To do
Locate the word "with" in the material, then show every line that holds it.

Data shown
● ● ● ●
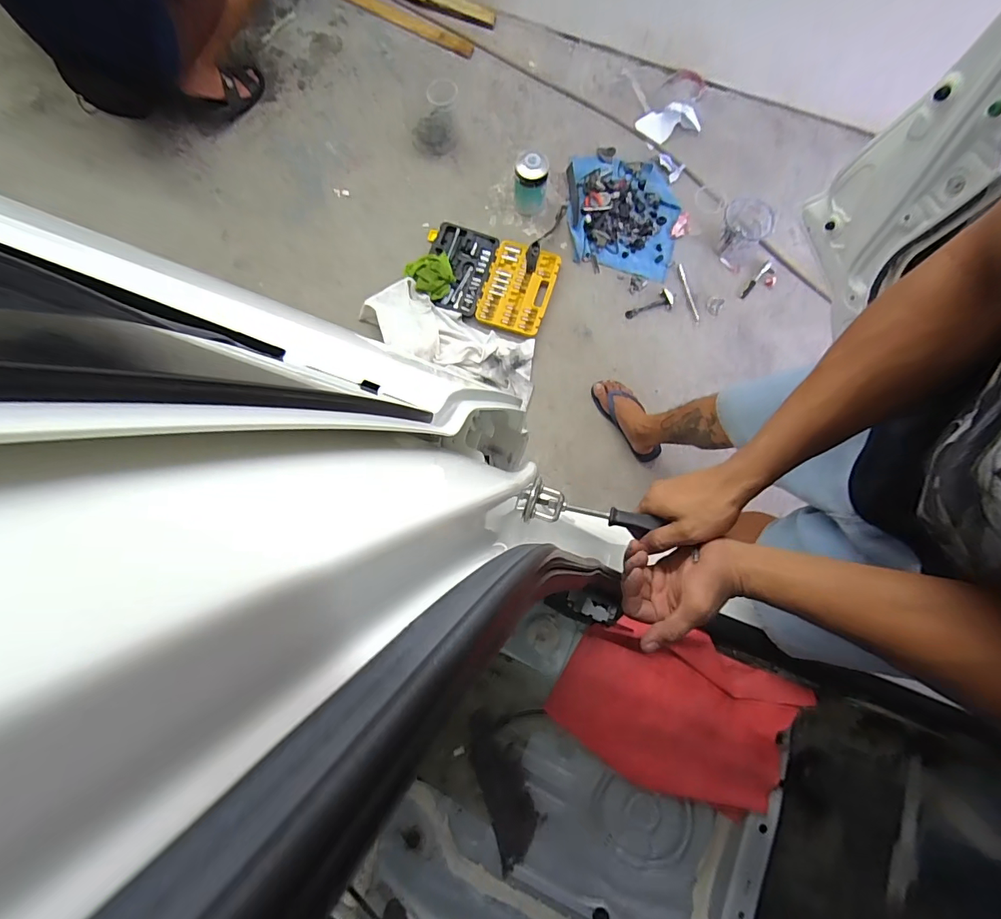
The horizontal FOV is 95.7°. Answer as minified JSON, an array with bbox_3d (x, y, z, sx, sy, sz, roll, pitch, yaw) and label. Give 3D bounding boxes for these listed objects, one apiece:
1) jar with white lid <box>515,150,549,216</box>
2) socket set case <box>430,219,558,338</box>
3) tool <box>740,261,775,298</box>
● ● ● ●
Result
The horizontal FOV is 95.7°. Answer as minified JSON, an array with bbox_3d (x, y, z, sx, sy, sz, roll, pitch, yaw) and label. Give 3D bounding boxes for these listed objects, one apiece:
1) jar with white lid <box>515,150,549,216</box>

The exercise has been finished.